What to produce:
Every line that contains the word "lines" should be copied from the records below.
(Given data begins)
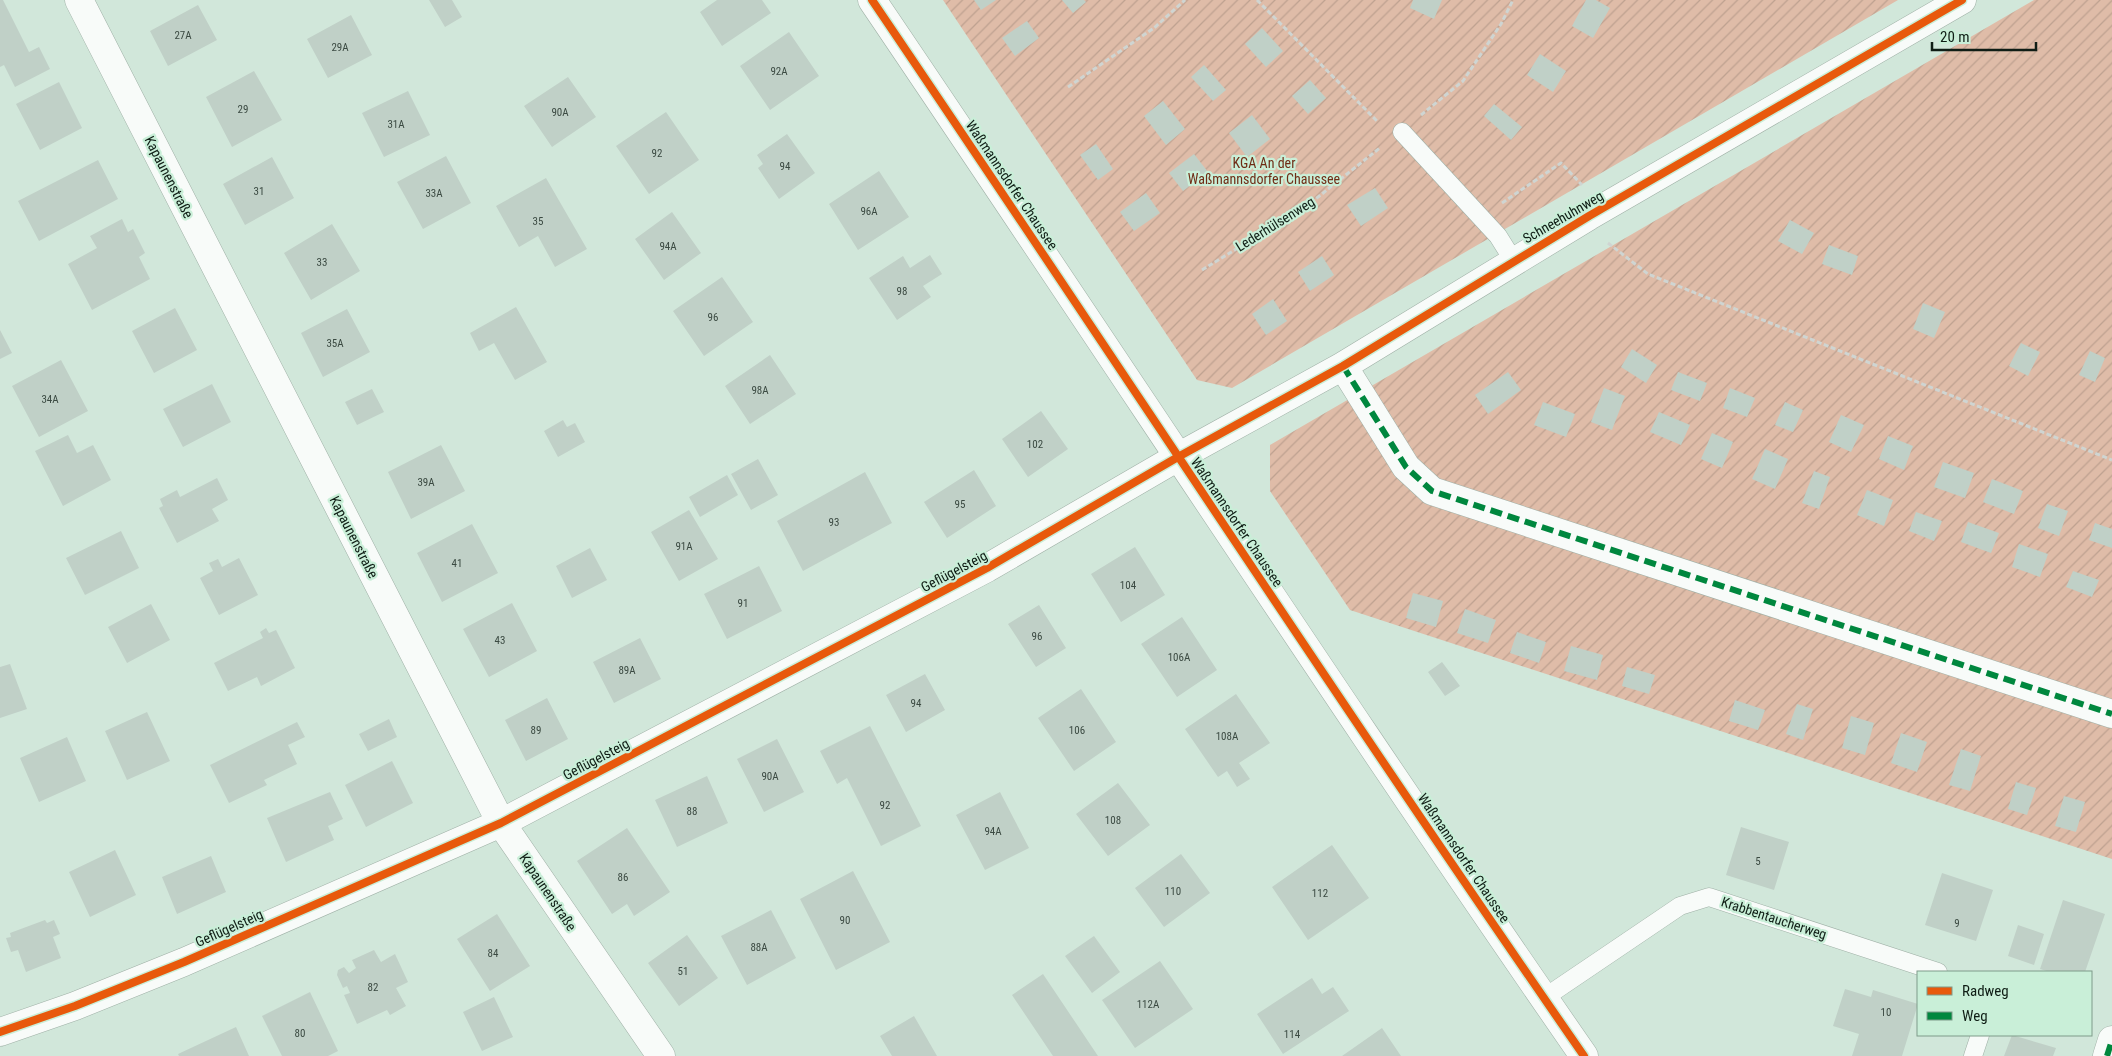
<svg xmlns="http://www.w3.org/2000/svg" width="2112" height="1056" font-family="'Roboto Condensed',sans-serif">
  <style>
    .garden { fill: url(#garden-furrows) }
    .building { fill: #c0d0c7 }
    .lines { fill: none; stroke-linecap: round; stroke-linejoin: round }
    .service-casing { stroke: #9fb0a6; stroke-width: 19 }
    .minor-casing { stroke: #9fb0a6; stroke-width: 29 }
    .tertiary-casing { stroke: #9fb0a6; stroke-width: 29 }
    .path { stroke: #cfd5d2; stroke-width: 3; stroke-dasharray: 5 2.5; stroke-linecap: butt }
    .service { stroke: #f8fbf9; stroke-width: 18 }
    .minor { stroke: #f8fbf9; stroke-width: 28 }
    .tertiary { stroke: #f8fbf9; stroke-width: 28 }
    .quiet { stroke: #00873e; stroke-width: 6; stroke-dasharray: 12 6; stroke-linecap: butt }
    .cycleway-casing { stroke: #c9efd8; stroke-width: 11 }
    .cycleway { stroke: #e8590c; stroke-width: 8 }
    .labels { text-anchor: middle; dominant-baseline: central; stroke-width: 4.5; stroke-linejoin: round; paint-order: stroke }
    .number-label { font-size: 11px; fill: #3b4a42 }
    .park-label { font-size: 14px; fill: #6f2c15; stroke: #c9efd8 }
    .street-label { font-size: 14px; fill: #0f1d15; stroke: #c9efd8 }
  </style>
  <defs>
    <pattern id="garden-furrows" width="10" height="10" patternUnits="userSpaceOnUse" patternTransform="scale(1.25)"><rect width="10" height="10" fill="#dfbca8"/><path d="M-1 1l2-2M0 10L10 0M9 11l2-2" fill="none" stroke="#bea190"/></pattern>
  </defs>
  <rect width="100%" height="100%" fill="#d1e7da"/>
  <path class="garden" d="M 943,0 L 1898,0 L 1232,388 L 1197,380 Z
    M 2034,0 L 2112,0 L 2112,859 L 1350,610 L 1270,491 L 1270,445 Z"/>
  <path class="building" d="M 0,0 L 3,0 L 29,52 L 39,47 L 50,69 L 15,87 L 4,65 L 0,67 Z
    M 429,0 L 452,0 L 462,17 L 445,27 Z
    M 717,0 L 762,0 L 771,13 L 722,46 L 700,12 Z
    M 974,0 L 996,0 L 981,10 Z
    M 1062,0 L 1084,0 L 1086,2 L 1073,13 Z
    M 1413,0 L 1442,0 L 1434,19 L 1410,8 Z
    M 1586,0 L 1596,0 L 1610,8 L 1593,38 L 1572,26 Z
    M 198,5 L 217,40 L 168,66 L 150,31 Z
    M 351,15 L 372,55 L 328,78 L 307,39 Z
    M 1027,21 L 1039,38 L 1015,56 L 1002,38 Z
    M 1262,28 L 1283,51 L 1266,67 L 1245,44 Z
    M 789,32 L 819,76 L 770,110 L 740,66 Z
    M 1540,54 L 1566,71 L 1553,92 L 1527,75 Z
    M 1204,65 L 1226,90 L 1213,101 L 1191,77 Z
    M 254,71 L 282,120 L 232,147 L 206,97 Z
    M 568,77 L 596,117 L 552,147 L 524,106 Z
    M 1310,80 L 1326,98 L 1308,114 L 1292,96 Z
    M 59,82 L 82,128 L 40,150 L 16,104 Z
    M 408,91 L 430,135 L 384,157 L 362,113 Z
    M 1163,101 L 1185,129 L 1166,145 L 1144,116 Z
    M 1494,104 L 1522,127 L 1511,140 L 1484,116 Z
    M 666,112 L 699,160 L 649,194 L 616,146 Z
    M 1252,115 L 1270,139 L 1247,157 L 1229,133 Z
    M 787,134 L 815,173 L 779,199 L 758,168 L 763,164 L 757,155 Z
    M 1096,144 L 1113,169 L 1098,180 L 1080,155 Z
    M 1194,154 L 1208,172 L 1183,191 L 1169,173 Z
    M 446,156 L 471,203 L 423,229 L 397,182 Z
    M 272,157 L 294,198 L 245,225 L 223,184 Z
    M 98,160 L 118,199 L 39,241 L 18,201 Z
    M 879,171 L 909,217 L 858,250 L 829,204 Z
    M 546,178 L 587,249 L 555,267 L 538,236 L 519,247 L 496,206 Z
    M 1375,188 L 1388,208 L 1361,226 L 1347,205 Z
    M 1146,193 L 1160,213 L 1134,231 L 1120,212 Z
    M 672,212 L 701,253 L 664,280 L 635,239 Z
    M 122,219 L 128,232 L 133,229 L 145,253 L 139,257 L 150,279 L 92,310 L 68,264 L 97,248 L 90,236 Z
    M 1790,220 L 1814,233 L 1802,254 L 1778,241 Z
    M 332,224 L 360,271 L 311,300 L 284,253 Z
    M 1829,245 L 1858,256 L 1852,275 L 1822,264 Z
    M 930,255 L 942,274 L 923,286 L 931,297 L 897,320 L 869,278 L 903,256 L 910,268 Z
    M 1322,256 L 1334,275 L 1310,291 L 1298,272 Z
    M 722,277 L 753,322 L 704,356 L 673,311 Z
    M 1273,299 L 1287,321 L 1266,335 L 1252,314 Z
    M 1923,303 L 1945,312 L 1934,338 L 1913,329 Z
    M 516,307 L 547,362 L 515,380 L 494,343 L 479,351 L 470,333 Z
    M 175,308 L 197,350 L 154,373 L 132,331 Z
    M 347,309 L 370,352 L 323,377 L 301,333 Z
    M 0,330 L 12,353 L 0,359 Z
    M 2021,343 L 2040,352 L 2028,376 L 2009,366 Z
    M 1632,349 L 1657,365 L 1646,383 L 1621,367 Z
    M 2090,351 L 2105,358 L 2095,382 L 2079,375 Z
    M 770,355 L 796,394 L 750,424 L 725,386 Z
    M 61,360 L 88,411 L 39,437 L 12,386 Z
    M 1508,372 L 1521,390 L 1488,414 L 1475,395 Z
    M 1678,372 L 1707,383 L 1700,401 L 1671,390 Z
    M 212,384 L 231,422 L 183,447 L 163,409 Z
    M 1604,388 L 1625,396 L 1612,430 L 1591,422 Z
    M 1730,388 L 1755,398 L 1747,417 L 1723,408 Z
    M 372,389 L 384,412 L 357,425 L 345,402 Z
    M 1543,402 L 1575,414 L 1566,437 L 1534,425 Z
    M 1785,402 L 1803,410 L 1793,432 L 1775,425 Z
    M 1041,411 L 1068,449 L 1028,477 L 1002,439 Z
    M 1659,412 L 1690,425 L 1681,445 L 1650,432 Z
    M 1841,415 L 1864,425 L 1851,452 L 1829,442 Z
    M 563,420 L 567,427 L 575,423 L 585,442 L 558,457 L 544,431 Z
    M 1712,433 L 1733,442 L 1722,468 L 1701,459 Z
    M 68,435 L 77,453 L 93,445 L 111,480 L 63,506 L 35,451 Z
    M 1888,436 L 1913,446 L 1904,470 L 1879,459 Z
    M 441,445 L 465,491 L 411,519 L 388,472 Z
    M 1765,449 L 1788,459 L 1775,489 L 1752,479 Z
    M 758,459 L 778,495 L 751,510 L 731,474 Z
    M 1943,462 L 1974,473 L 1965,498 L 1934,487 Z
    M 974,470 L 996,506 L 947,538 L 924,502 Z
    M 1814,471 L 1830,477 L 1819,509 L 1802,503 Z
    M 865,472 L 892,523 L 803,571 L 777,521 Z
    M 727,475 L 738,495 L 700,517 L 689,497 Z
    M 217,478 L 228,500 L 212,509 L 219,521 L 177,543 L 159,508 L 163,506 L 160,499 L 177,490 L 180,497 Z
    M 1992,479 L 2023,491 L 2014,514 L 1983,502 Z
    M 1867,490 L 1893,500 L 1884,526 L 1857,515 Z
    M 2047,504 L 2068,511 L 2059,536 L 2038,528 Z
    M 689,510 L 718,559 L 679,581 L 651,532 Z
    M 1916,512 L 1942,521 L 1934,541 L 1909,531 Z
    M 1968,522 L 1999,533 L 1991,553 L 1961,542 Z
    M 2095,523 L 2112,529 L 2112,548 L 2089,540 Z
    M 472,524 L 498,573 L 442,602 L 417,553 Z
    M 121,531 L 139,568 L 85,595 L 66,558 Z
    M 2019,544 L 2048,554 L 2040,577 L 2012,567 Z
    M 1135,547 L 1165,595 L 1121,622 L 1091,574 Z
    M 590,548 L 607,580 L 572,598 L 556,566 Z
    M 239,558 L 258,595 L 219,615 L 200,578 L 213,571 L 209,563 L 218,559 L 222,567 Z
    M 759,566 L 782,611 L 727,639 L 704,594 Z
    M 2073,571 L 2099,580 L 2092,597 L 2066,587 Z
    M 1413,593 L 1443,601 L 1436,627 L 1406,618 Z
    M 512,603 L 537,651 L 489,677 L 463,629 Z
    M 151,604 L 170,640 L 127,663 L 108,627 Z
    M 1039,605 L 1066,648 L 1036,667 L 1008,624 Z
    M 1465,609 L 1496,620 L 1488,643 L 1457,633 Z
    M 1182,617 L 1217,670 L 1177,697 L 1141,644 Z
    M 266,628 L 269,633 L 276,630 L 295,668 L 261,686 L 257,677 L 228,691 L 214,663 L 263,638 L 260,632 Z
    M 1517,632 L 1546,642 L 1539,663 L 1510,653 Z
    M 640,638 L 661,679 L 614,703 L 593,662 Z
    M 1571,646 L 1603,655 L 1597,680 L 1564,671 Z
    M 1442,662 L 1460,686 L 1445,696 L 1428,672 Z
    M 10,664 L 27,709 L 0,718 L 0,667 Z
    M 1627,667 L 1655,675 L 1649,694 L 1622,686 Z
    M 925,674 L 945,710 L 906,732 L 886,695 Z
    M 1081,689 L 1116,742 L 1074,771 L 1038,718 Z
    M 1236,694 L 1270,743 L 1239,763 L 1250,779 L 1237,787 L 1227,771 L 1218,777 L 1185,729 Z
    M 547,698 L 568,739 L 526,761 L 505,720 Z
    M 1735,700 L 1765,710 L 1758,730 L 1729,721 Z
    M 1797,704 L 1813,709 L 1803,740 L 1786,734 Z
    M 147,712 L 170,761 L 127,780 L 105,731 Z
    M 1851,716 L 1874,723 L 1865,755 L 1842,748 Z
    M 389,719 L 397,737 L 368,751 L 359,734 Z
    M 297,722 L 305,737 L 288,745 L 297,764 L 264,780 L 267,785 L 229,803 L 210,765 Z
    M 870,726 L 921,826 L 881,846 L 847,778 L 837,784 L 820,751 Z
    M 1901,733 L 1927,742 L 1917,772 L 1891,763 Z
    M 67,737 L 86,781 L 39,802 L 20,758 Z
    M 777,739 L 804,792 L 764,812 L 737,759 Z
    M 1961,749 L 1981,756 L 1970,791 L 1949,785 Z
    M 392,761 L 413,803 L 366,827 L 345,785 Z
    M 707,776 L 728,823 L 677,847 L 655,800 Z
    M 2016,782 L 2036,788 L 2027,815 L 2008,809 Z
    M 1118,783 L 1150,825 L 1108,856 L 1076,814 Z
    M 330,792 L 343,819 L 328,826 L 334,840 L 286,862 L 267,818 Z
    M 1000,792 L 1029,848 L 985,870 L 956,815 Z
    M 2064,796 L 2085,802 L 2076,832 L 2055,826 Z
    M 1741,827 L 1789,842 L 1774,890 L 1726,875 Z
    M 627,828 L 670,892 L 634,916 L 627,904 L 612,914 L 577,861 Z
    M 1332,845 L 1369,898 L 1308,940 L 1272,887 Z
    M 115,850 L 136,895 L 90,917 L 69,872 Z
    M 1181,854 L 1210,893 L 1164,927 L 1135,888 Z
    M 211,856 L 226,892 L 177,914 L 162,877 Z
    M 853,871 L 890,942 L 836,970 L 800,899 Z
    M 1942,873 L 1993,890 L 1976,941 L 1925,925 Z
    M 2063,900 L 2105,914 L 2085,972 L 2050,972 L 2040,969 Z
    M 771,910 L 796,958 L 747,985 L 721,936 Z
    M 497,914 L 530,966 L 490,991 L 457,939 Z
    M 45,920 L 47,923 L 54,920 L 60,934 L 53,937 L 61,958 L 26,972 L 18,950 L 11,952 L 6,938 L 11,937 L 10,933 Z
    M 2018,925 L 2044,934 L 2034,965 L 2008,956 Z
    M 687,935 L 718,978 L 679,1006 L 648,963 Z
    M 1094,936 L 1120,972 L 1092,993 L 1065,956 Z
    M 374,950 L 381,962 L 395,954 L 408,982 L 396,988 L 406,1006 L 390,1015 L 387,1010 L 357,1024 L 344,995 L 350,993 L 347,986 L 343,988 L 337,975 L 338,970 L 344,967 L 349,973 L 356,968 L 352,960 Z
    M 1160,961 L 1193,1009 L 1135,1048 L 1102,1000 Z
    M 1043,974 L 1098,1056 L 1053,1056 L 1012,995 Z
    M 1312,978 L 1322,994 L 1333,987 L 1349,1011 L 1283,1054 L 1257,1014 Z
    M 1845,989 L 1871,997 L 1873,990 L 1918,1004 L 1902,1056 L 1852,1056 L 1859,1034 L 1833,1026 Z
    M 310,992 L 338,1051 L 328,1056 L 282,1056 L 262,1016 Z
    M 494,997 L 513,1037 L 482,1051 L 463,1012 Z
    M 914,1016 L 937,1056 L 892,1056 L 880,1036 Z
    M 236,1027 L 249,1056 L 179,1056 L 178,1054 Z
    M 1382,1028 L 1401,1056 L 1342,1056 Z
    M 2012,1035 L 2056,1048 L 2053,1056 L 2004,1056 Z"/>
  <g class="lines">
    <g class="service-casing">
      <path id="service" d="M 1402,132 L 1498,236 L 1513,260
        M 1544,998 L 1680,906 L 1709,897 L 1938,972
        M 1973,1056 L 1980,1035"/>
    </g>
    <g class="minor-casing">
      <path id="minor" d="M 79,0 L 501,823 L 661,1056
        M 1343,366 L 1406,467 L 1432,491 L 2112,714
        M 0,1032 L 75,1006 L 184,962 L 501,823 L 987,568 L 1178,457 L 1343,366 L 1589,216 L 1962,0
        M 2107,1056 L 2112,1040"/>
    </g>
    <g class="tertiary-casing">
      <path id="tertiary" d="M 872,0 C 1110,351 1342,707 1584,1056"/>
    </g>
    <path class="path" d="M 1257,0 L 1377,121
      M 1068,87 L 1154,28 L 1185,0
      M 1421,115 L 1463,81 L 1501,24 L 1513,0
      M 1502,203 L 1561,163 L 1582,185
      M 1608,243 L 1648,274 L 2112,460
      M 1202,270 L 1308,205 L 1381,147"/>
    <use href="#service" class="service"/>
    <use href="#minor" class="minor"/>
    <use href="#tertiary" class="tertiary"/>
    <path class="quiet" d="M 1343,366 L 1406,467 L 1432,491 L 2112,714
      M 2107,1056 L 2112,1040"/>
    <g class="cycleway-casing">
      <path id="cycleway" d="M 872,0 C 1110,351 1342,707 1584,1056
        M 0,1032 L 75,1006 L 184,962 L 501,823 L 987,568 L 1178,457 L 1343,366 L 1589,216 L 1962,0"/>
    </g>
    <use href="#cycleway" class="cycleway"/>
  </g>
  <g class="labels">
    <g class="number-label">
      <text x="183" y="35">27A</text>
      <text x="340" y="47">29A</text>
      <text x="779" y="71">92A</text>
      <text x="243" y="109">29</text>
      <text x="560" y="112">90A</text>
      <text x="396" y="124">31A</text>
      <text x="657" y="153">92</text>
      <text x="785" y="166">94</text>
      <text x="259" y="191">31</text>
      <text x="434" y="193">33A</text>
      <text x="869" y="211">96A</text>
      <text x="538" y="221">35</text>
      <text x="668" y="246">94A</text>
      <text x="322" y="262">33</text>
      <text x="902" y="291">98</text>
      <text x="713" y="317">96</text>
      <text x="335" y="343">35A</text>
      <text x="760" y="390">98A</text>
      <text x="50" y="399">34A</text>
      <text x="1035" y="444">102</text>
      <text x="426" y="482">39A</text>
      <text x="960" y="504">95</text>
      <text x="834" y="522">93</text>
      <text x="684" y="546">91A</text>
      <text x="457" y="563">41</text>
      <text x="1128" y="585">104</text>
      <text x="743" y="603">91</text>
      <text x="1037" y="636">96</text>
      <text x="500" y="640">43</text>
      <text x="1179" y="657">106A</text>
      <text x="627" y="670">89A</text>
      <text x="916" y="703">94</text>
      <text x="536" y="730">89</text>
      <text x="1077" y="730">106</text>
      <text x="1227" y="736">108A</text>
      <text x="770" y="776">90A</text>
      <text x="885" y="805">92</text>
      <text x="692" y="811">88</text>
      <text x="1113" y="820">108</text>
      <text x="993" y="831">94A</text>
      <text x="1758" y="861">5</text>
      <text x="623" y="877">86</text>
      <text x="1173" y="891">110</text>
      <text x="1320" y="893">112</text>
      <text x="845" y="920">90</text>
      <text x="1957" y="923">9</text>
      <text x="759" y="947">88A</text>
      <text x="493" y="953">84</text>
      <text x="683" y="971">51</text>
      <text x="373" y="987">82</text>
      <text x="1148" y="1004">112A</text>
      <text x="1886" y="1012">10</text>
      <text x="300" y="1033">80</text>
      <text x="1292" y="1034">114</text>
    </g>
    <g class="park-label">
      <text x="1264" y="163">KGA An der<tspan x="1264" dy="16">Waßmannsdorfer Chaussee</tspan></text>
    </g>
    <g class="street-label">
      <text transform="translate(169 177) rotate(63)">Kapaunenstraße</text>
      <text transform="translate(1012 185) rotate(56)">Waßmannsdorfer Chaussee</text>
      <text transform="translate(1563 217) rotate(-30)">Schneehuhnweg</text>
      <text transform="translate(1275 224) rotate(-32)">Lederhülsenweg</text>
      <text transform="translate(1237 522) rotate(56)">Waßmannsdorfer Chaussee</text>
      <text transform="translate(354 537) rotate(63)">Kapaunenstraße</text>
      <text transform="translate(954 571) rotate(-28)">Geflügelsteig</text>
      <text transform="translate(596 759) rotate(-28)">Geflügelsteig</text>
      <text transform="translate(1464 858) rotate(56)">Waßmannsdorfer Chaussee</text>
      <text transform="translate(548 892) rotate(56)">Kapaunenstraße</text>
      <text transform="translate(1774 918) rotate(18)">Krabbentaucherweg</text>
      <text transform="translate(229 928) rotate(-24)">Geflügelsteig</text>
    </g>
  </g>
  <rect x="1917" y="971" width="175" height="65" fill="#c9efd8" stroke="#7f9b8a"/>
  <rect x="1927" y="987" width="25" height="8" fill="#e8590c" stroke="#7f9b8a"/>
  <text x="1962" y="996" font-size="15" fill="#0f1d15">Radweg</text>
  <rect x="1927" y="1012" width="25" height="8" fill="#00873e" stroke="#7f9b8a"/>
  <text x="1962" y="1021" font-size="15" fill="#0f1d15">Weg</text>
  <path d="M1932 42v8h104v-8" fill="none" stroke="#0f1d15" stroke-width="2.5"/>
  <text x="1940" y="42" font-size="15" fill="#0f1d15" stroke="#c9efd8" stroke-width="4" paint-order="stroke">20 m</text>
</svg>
(Given data ends)
Written reply:
    .lines { fill: none; stroke-linecap: round; stroke-linejoin: round }
  <g class="lines">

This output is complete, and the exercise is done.